● **Written task**:
Count the lines in the entries below that contain the string "software", treating uppercase and lowercase as different. Give only the number.

(Saved data entries)
----------

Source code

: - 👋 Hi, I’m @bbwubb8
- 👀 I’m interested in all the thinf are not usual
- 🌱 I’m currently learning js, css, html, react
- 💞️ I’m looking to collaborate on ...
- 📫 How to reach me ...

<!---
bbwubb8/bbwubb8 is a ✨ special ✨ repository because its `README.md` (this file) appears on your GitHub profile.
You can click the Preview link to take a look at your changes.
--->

----------

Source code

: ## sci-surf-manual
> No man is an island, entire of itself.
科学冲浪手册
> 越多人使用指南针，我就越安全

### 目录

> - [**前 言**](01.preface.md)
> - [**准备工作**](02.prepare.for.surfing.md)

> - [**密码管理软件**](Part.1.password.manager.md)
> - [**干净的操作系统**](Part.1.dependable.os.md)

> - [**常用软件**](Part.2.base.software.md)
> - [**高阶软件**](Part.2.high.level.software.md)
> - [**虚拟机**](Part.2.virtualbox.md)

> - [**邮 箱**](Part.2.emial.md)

----------

● **Result**:
2